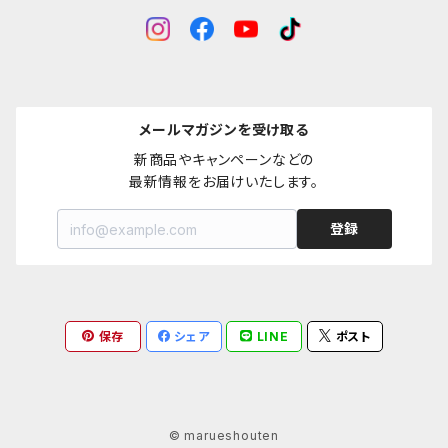
メールマガジンを受け取る
新商品やキャンペーンなどの

最新情報をお届けいたします。
登録
保存
シェア
LINE
ポスト
© marueshouten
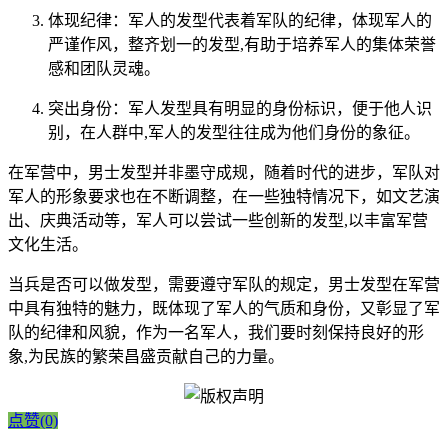
体现纪律：军人的发型代表着军队的纪律，体现军人的
严谨作风，整齐划一的发型,有助于培养军人的集体荣誉
感和团队灵魂。
突出身份：军人发型具有明显的身份标识，便于他人识
别，在人群中,军人的发型往往成为他们身份的象征。
在军营中，男士发型并非墨守成规，随着时代的进步，军队对
军人的形象要求也在不断调整，在一些独特情况下，如文艺演
出、庆典活动等，军人可以尝试一些创新的发型,以丰富军营
文化生活。
当兵是否可以做发型，需要遵守军队的规定，男士发型在军营
中具有独特的魅力，既体现了军人的气质和身份，又彰显了军
队的纪律和风貌，作为一名军人，我们要时刻保持良好的形
象,为民族的繁荣昌盛贡献自己的力量。
点赞(0)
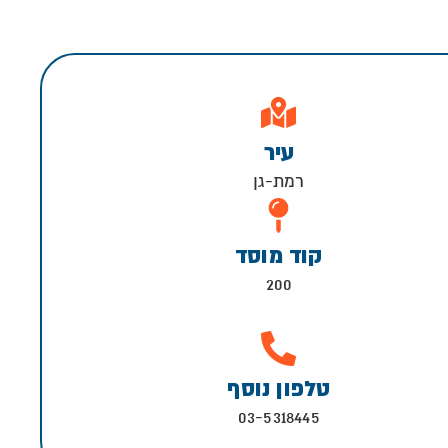
עיר
רמת-גן
קוד מוסד
200
טלפון נוסף
03-5318445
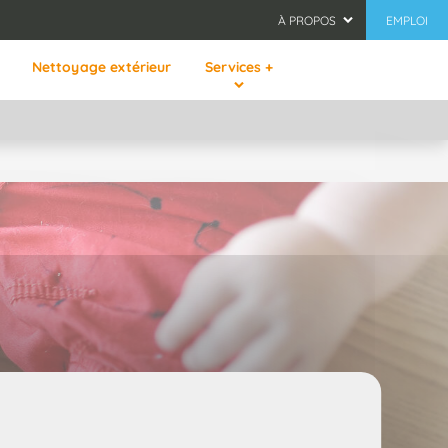
À PROPOS
EMPLOI
Nettoyage extérieur
Services +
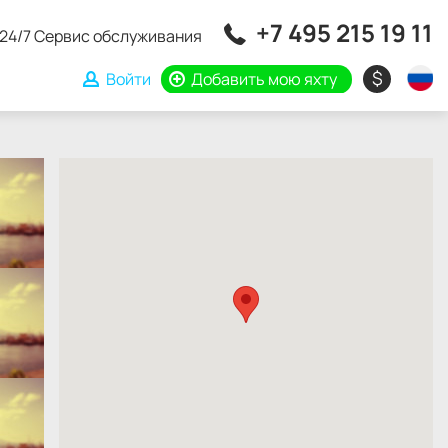
+7 495 215 19 11
24/7 Сервис обслуживания
$
Войти
Добавить мою яхту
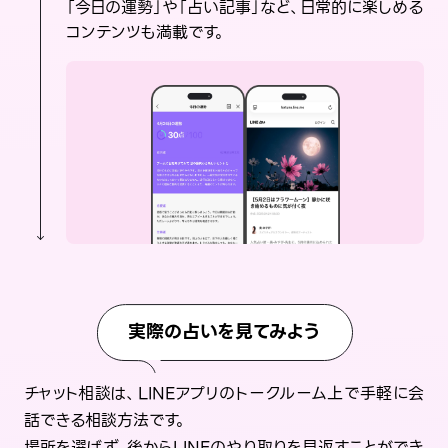
「今日の運勢」や「占い記事」など、日常的に楽しめる
コンテンツも満載です。
実際の占いを見てみよう
チャット相談は、LINEアプリのトークルーム上で手軽に会
話できる相談方法です。
場所を選ばず、後からLINEのやり取りを見返すことができ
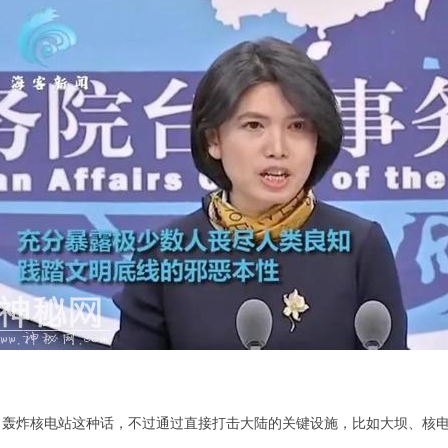
出轰炸核电站这种话，不过通过直接打击大陆的关键设施，比如大坝、核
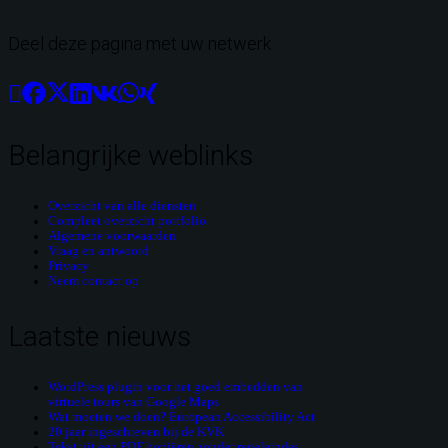
Deel deze pagina met uw netwerk
Belangrijke weblinks
Overzicht van alle diensten
Compleet overzicht portfolio
Algemene voorwaarden
Vraag en antwoord
Privacy
Neem contact op
Laatste nieuws
WordPress plugin voor het goed embedden van
virtuele tours van Google Maps
Wat moeten we doen? European Accessibility Act
20 jaar ingeschreven bij de KVK
Tekst uit een PDF kopiëren zonder regeleindes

▶ Request:
Write out the data above precisely. Pictures stay out.

▶ Answer area:
メールマガジンを受け取る
新商品やキャンペーンなどの

最新情報をお届けいたします。
登録
保存
シェア
LINE
ポスト
© marueshouten
体现纪律：军人的发型代表着军队的纪律，体现军人的
严谨作风，整齐划一的发型,有助于培养军人的集体荣誉
感和团队灵魂。
突出身份：军人发型具有明显的身份标识，便于他人识
别，在人群中,军人的发型往往成为他们身份的象征。
在军营中，男士发型并非墨守成规，随着时代的进步，军队对
军人的形象要求也在不断调整，在一些独特情况下，如文艺演
出、庆典活动等，军人可以尝试一些创新的发型,以丰富军营
文化生活。
当兵是否可以做发型，需要遵守军队的规定，男士发型在军营
中具有独特的魅力，既体现了军人的气质和身份，又彰显了军
队的纪律和风貌，作为一名军人，我们要时刻保持良好的形
象,为民族的繁荣昌盛贡献自己的力量。
点赞(0)
עיר
רמת-גן
קוד מוסד
200
טלפון נוסף
03-5318445
À PROPOS
EMPLOI
Nettoyage extérieur
Services +
+7 495 215 19 11
24/7 Сервис обслуживания
$
Войти
Добавить мою яхту
「今日の運勢」や「占い記事」など、日常的に楽しめる
コンテンツも満載です。
実際の占いを見てみよう
チャット相談は、LINEアプリのトークルーム上で手軽に会
話できる相談方法です。
場所を選ばず、後からLINEのやり取りを見返すことができ
出轰炸核电站这种话，不过通过直接打击大陆的关键设施，比如大坝、核
Deel deze pagina met uw netwerk
Belangrijke weblinks
Overzicht van alle diensten
Compleet overzicht portfolio
Algemene voorwaarden
Vraag en antwoord
Privacy
Neem contact op
Laatste nieuws
WordPress plugin voor het goed embedden van
virtuele tours van Google Maps
Wat moeten we doen? European Accessibility Act
20 jaar ingeschreven bij de KVK
Tekst uit een PDF kopiëren zonder regeleindes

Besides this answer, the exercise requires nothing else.